そしてやっかいなことに僕は彼と低学年の頃に変に仲が良かったこともあり、半ば世話役のようなことをしていたしそれが別に嫌でもなかった。(小学生のときこういう役回りしてるやつはだいたい性格がひん曲がるんじゃないかしらという嫌な偏見もあるんだけど実際どうなんだろうな)

Kくんは先の賞状の内容を考える段までは協力的だったものの、「〜で賞」が登場するや否や徐々に号泣への対数曲線を駆け上り、気づけば手がつけられなくなっていた。何が気に入らないのか聞いてもとにかく嫌だとしか言わなかった。

しかし彼1人のためにみんなで考えた賞の題目を変えようとはならなかったし、なにより賞状授与の刻は迫っていた。
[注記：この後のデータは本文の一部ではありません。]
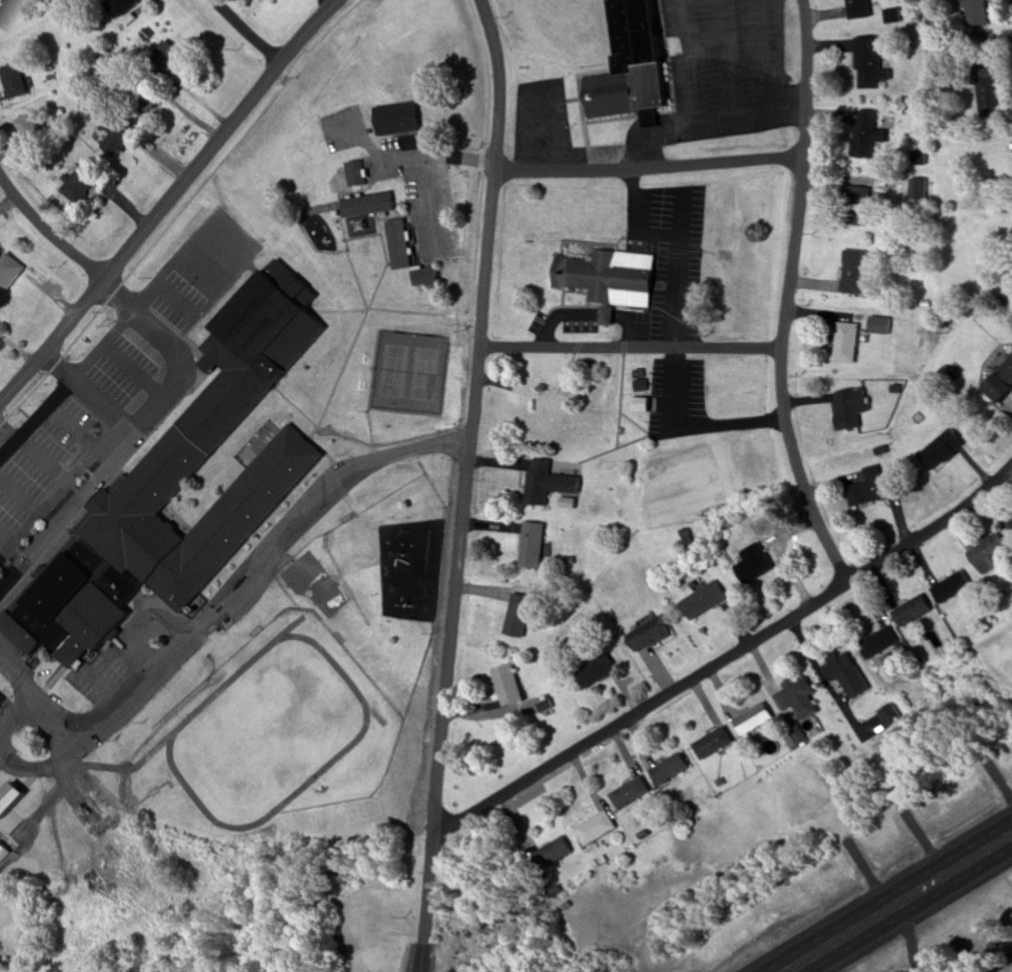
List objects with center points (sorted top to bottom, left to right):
building: (118, 7)
building: (858, 9)
building: (977, 13)
building: (891, 16)
road: (246, 32)
road: (726, 48)
road: (769, 53)
road: (725, 57)
building: (165, 59)
road: (686, 60)
building: (870, 64)
building: (629, 65)
building: (10, 81)
road: (536, 88)
building: (988, 89)
building: (395, 119)
road: (706, 119)
road: (637, 123)
building: (26, 129)
building: (865, 135)
building: (114, 137)
building: (999, 162)
road: (648, 170)
building: (354, 174)
building: (76, 185)
building: (916, 190)
road: (168, 198)
building: (365, 206)
building: (854, 207)
road: (632, 224)
road: (47, 230)
building: (397, 245)
road: (170, 265)
road: (676, 267)
building: (8, 272)
building: (852, 273)
building: (609, 276)
building: (423, 277)
road: (785, 298)
road: (586, 315)
building: (844, 343)
road: (629, 348)
building: (250, 350)
road: (169, 352)
road: (54, 366)
parking lot: (114, 366)
road: (131, 372)
park: (407, 372)
building: (1001, 383)
road: (676, 388)
road: (100, 407)
building: (848, 409)
building: (545, 415)
road: (34, 416)
road: (728, 422)
road: (71, 425)
road: (4, 440)
building: (940, 450)
road: (41, 458)
building: (546, 483)
road: (463, 484)
road: (59, 488)
building: (872, 488)
road: (18, 497)
road: (66, 511)
building: (128, 522)
building: (1010, 523)
road: (4, 539)
building: (530, 546)
building: (985, 554)
building: (752, 565)
building: (950, 588)
building: (702, 601)
building: (79, 603)
building: (910, 611)
road: (216, 614)
building: (516, 617)
building: (19, 634)
building: (647, 636)
building: (877, 643)
road: (727, 658)
building: (593, 672)
building: (844, 675)
building: (506, 686)
building: (796, 698)
building: (0, 700)
building: (0, 702)
road: (17, 713)
building: (889, 716)
track: (185, 719)
building: (752, 720)
building: (712, 744)
road: (28, 764)
road: (97, 766)
building: (669, 770)
building: (631, 794)
building: (9, 800)
road: (45, 804)
building: (87, 817)
building: (596, 828)
building: (550, 855)
road: (901, 904)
小学四年生はそこまで大人でもないし、時間が逼迫する感覚を前に平生でいられるほど心も強くない。

そして喚くKくんを尻目に急いで優勝チームに賞状を渡そうと立ち上がって歩こうとした時に

事は起こる。今日僕が筆(スマートフォンで書いてるからこの場合親指か?)を執ったのはこの光景をふと思い出したためである。

Kくんはこちらに向けて駆け、親指に塗った唾液で以って「で」を擦って消したのだ。

もう何もわからなかった。なぜさっきまで両腕両足で地を叩きつけていたその直後にそんなに早く動けたのか。なぜそこまでして「で」を嫌うのか。なぜ唾でもって消せると思ったのか。これらの原初的な疑問は、K君の圧倒的な情動と行動の前にはただの雑念でしかなかった。

ここまで彼を動かしたのは何だったのだろう。

彼の中の自意識が「で」をダッセ〜物として断じ、それを自分が属する賞状作成チームの作品として供されるのがたまらなく嫌だとしてもかような動物的な行動をするに至るだろうか。
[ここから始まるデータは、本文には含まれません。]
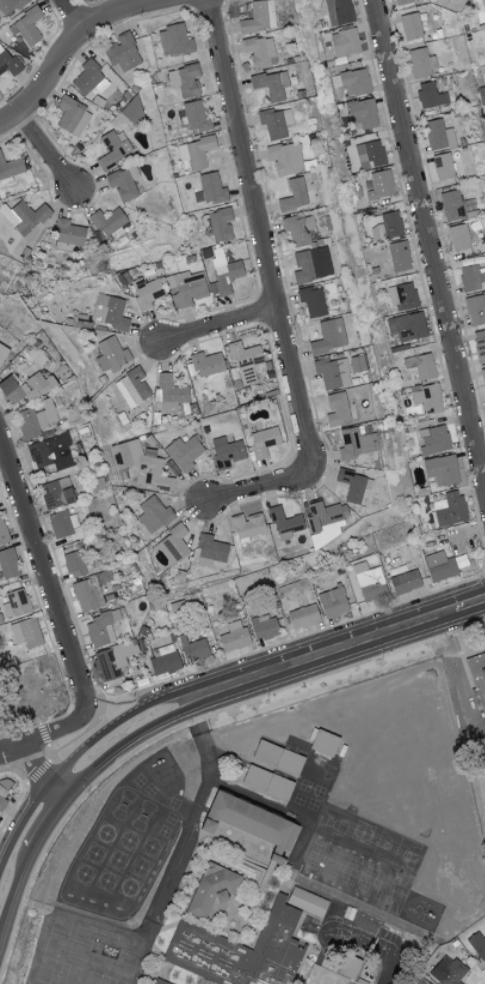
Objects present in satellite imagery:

このことをふと思い出し、生理的嫌悪と自意識は意外と心の変なところで繋がりうるのかもしれないなと思う。自意識が強いたちの人間は特に。

結局、「穢れ」の概念をもってすればその勲章としての聖性が個人の唾液とそれにより薄く広げられた黒鉛、唾液を潤滑剤とした指との摩擦によって生成されたボール紙のカスの3つにより地に落ちた賞状は、嫌がる顔を懸命に隠そうとする優勝チームの保護者により受け取られた。
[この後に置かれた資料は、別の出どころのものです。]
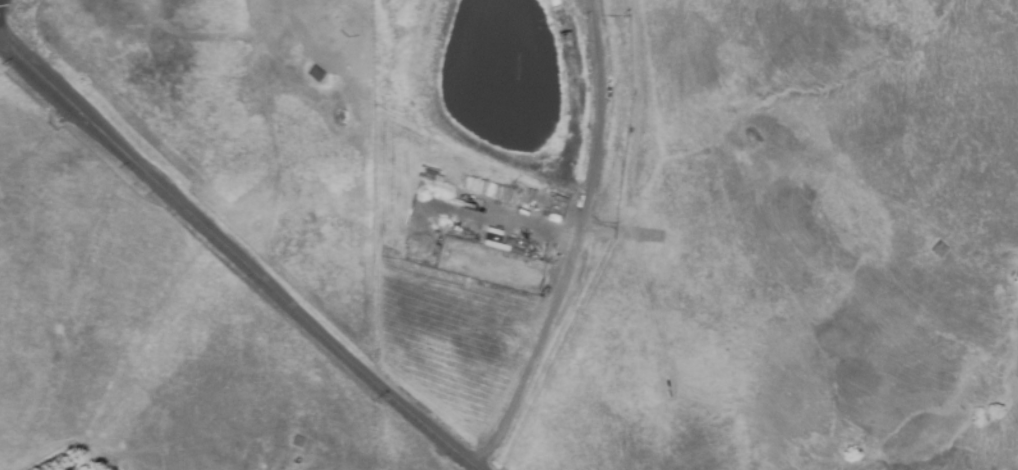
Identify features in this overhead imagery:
building: (316, 76)
road: (506, 213)
road: (577, 242)
road: (241, 255)
building: (297, 442)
K君はとくに満足そうにするでもなく、泣きながらこれでいい、と言っていた。

余談だが数年後浪人をしていた予備校でK君と思わぬ再開を果たすことになる。小学校の時賞状を作り世話焼きをやっていた僕は隠れおたくクンだったし、小学校の時すでに強すぎる自意識を持っていた彼もやっぱりおたくクンになっていた。